From the entries below, copy out every line with "held" in it.

=== RECORDS TO USE ===

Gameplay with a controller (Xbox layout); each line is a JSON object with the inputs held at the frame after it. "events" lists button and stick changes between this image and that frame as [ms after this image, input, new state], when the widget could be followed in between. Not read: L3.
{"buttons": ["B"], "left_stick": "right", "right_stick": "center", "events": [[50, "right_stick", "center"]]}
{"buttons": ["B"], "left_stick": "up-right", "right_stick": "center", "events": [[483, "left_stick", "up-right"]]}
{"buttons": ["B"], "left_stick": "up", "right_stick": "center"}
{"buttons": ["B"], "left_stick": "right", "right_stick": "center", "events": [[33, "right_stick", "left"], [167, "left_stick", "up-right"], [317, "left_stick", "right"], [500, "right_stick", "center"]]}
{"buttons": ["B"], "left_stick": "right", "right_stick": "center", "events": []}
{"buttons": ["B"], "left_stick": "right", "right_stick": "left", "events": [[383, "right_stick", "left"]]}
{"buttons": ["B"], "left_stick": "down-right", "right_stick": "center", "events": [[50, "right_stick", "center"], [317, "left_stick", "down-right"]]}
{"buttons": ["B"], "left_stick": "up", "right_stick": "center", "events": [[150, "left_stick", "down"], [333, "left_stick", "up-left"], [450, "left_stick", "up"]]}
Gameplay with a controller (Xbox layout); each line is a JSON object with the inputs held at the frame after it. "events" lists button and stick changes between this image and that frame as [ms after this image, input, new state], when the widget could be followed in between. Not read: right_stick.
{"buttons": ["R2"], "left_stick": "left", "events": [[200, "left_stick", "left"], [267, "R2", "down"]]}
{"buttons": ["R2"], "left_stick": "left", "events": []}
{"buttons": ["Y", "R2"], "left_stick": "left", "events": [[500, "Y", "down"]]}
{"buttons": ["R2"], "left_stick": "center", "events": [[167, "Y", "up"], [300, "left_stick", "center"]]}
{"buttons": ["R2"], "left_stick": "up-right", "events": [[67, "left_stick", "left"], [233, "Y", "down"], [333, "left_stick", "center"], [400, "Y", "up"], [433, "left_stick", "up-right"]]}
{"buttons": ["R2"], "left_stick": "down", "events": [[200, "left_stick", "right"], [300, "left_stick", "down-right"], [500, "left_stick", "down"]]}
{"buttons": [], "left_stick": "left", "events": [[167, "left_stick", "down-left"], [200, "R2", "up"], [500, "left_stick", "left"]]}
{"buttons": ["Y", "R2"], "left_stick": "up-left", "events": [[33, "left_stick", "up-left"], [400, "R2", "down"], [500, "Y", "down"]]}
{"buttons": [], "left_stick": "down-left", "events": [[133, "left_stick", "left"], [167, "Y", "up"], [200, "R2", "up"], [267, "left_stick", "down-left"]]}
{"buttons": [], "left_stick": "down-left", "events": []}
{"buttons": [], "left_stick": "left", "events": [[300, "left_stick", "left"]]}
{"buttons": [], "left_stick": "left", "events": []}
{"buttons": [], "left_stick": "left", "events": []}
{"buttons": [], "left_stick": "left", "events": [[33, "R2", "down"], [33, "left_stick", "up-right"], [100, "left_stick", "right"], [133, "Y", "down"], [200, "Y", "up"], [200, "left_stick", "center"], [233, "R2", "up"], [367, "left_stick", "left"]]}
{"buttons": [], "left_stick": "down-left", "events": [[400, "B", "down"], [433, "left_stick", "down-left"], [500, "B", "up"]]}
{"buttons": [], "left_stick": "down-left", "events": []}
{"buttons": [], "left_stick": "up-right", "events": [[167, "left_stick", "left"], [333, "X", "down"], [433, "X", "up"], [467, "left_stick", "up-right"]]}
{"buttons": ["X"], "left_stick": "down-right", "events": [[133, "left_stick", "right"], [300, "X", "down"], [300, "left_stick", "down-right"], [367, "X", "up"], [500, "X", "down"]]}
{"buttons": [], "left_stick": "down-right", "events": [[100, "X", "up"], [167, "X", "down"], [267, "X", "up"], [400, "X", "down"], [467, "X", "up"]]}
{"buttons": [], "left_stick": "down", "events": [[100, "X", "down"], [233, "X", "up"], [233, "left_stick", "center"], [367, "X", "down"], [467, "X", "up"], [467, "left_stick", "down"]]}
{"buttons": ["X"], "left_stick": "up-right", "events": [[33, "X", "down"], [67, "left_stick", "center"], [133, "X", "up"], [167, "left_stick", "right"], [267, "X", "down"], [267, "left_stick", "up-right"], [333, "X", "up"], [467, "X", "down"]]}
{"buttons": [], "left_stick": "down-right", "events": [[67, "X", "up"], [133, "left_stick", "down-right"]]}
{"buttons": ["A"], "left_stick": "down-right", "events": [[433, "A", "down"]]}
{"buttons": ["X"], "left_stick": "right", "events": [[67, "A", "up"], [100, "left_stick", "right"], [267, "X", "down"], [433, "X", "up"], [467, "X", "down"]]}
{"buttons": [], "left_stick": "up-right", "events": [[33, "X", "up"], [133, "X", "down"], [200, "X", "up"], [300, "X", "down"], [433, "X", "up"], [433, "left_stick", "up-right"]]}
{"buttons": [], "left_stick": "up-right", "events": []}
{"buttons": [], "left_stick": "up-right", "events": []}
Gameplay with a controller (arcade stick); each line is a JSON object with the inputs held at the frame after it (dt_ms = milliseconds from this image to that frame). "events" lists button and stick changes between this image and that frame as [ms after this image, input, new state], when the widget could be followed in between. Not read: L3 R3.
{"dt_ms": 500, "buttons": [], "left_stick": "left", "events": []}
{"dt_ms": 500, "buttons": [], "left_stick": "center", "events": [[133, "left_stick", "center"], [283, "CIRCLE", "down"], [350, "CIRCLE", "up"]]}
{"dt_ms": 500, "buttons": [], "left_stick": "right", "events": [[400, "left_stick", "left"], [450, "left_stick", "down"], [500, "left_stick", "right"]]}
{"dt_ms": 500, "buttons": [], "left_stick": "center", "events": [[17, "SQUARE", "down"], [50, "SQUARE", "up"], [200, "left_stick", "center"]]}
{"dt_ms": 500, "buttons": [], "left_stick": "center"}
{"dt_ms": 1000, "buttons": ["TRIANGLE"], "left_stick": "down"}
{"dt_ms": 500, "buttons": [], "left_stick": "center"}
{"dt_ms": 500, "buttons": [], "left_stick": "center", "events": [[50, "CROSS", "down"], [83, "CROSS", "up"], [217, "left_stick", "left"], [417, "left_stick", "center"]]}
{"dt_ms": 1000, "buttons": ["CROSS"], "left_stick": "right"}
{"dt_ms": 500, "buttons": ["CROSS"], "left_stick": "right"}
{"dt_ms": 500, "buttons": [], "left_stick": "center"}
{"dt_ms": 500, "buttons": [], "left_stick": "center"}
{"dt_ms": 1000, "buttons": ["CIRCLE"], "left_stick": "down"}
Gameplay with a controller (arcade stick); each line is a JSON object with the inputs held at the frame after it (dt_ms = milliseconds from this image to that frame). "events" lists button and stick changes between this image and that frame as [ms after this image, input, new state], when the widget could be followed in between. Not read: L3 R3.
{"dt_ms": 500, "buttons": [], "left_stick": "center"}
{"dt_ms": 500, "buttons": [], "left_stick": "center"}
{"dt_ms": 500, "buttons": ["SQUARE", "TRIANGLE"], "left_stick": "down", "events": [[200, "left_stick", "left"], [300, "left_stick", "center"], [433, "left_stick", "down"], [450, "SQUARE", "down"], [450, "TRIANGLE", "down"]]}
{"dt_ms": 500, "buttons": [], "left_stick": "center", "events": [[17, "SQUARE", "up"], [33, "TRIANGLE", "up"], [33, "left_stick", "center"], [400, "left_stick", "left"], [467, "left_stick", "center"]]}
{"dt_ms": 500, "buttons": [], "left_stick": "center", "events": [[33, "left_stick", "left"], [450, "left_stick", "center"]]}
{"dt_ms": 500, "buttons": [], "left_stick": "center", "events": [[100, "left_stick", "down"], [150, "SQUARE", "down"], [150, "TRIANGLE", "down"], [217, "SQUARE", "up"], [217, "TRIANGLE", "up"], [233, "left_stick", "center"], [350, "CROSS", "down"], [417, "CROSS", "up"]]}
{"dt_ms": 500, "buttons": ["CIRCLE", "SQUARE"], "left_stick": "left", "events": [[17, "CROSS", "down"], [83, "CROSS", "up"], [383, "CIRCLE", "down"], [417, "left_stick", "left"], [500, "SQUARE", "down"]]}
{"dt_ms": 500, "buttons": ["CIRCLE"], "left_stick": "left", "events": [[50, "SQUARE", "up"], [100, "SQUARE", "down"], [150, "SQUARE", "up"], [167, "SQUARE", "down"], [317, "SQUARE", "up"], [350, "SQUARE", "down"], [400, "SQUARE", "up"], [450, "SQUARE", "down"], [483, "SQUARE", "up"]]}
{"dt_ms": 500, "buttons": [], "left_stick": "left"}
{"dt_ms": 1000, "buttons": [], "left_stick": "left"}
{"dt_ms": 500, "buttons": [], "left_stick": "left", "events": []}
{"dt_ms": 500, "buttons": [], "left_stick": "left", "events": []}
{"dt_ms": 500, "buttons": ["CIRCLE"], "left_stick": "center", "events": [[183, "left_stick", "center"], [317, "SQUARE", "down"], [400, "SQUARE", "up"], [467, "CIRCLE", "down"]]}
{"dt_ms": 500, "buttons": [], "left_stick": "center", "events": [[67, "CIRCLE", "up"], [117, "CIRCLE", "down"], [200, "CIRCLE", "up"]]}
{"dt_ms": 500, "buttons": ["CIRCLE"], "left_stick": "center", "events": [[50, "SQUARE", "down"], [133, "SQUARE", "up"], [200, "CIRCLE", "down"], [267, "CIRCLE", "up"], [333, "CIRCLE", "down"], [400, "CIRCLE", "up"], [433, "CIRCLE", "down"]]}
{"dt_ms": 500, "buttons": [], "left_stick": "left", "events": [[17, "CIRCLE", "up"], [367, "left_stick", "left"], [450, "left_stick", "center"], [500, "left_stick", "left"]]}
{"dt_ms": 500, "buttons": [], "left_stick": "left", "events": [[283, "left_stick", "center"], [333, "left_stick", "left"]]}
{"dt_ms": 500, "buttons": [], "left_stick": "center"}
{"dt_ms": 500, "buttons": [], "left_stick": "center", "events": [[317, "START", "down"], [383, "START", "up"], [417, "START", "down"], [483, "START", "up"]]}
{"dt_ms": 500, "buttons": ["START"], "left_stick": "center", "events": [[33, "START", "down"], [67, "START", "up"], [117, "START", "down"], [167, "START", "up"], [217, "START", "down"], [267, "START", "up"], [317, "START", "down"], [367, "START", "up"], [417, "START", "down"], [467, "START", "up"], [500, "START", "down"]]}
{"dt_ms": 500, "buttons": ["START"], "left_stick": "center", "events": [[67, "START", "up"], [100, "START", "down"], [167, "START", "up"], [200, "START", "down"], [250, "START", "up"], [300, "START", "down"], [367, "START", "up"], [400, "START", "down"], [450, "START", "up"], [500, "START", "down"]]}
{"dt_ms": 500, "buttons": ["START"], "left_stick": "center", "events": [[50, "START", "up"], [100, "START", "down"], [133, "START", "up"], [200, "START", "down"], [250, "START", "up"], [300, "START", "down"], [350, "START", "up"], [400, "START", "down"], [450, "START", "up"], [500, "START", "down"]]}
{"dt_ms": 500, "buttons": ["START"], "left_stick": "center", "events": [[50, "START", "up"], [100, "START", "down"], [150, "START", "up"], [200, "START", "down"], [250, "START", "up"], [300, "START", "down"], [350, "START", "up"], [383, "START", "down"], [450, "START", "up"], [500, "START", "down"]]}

===

COMPLETED EXERCISE =
Gameplay with a controller (Xbox layout); each line is a JSON object with the inputs held at the frame after it. "events" lists button and stick changes between this image and that frame as [ms after this image, input, new state], when the widget could be followed in between. Not read: L3.
Gameplay with a controller (Xbox layout); each line is a JSON object with the inputs held at the frame after it. "events" lists button and stick changes between this image and that frame as [ms after this image, input, new state], when the widget could be followed in between. Not read: right_stick.
Gameplay with a controller (arcade stick); each line is a JSON object with the inputs held at the frame after it (dt_ms = milliseconds from this image to that frame). "events" lists button and stick changes between this image and that frame as [ms after this image, input, new state], when the widget could be followed in between. Not read: L3 R3.
Gameplay with a controller (arcade stick); each line is a JSON object with the inputs held at the frame after it (dt_ms = milliseconds from this image to that frame). "events" lists button and stick changes between this image and that frame as [ms after this image, input, new state], when the widget could be followed in between. Not read: L3 R3.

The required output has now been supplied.